待解问题: 摘录下文关于brpc bthread实现的节选中介于“cur_meta此时为mai”与“k便指向了pthread栈。”之间的文字,首尾两处都包括在内,一字不改。

然后说下开始提到的main_tid/main_stack,task_group是一个pthread,在执行bthread时,会运行在该bthread栈中,其他时刻都是运行在pthread栈中。brpc并没有为pthread重新分配一个栈,而是仅仅记录了pthread栈的位置,main_stack即为pthread栈,而main_tid则代表了这个pthread。

下面来看下是如何实现这一过程的

int TaskGroup::init(size_t runqueue_capacity) {
    ...
    ContextualStack* stk = get_stack(STACK_TYPE_MAIN, NULL);
    ...
}

在上面TaskGroup::init中,可以看到ContextualStack* stk = get_stack(STACK_TYPE_MAIN, NULL); STACK_TYPE_MAIN即为main_stack的类型,get_stack会调用StackFactory的get_stack,StackFactory是个模板类,get_stack会分配栈空间,然后针对STACK_TYPE_MAIN做了特化,此时不会分配栈空间,仅仅返回一个ContextualStack对象;

template <> struct StackFactory<MainStackClass> {
    static ContextualStack* get_stack(void (*)(intptr_t)) {
        ContextualStack* s = new (std::nothrow) ContextualStack;
        if (NULL == s) {
            return NULL;
        }
        s->context = NULL;
        s->stacktype = STACK_TYPE_MAIN;
        s->storage.zeroize();
        return s;
    }
    
    static void return_stack(ContextualStack* s) {
        delete s;
    }
};

然后在切换到bthread执行的过程中,会调用jump_stack(cur_meta->stack, next_meta->stack)

inline void jump_stack(ContextualStack* from, ContextualStack* to) {
    bthread_jump_fcontext(&from->context, to->context, 0/*not skip remained*/);
}

cur_meta此时为main_tid对应的taskmeta,next_meta为即将要执行的meta;由前面文章可知bthread_jump_fcontext执行时,会将当前各个寄存器push到当前栈中,即pthread栈,然后将esp赋值给(rdi),即from->context,因此main_tid的stack便指向了pthread栈。

主要接口

接下来看下bthread提供的接口,以bthread_start_urgent和bthread_start_background为例,如函数名所示,前者对新建的bthread以”高优先级”处理,后者以”低优先级”处理,后面会看到优先级的意思。首先看下bthread_start_urgent

bthread_start_urgent
int bthread_start_urgent(bthread_t* __restrict tid,
                         const bthread_attr_t* __restrict attr,
                         void * (*fn)(void*),
                         void* __restrict arg) {
    bthread::TaskGroup* g = bthread::tls_task_group;
    if (g) {
        // start from worker
        return bthread::TaskGroup::start_foreground(&g, tid, attr, fn, arg);
    }
    return bthread::start_from_non_worker(tid, attr, fn, arg);
}

由上可知,tls_task_group为tls,普通pthread的tls_task_group为null,先以普通pthread看下整体流程;此时普通pthread会调用start_from_non_worker。

提取信息:
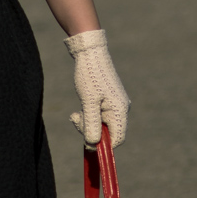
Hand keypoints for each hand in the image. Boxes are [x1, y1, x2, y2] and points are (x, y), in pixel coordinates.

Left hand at [65, 29, 129, 146]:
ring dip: (88, 122)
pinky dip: (89, 115)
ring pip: (102, 124)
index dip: (102, 144)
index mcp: (120, 110)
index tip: (85, 140)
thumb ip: (91, 124)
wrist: (89, 52)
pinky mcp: (108, 100)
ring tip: (76, 113)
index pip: (117, 139)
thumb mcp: (88, 102)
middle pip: (108, 132)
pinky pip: (100, 115)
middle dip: (91, 130)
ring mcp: (115, 104)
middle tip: (76, 118)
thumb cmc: (90, 75)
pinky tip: (80, 108)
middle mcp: (121, 109)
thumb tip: (93, 145)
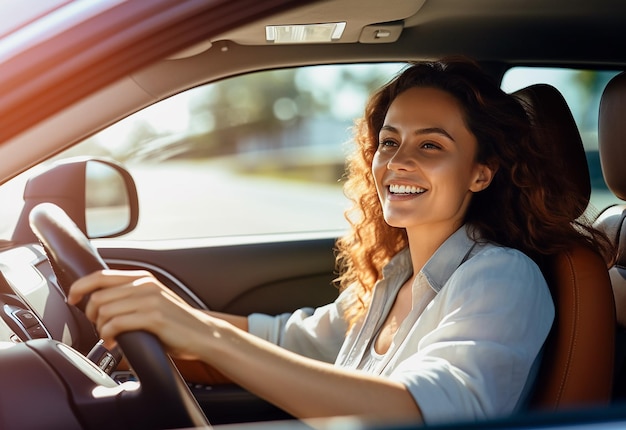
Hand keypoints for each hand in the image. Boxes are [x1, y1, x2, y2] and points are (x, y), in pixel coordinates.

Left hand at [68, 269, 213, 359]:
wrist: (203, 334)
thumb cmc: (177, 322)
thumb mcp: (153, 300)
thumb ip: (131, 295)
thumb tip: (100, 301)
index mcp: (143, 278)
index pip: (100, 276)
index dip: (80, 287)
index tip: (72, 299)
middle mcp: (145, 285)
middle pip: (98, 296)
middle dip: (91, 316)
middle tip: (98, 328)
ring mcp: (150, 300)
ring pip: (105, 310)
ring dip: (100, 328)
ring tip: (107, 337)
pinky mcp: (153, 317)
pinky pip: (116, 324)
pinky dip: (108, 336)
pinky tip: (113, 342)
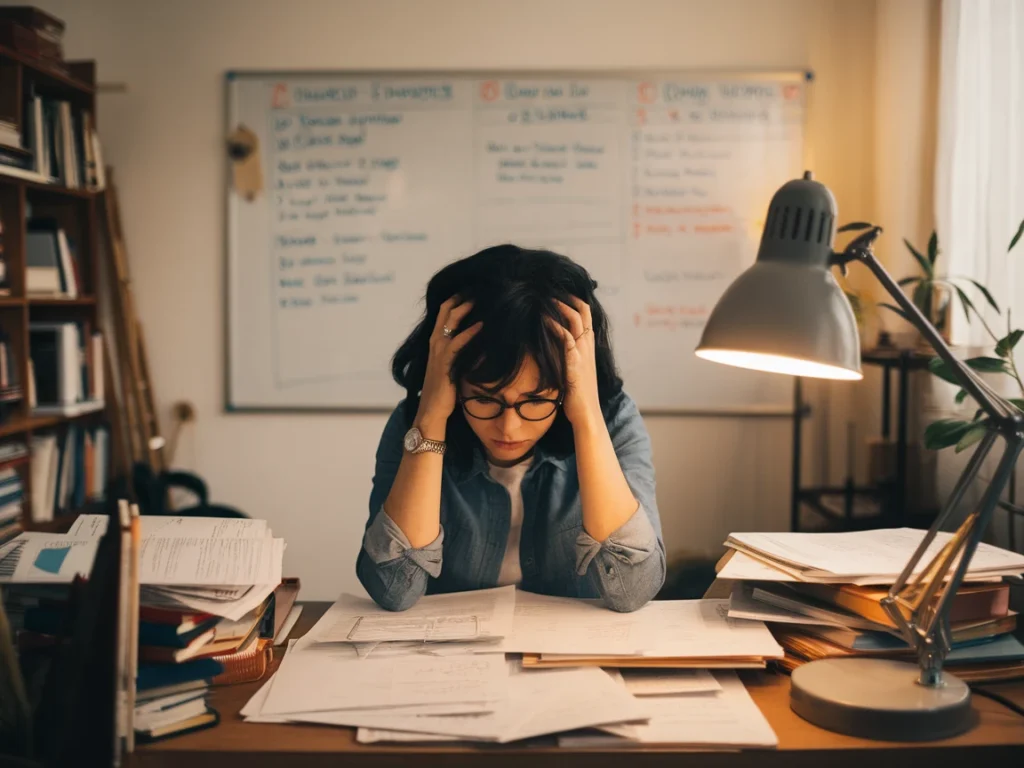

参考答案:
cur_meta此时为main_tid对应的taskmeta,next_meta为即将要执行的meta;由前面文章可知bthread_jump_fcontext执行时,会将当前各个寄存器push到当前栈中,即pthread栈,然后将esp赋值给(rdi),即from->context,因此main_tid的stack便指向了pthread栈。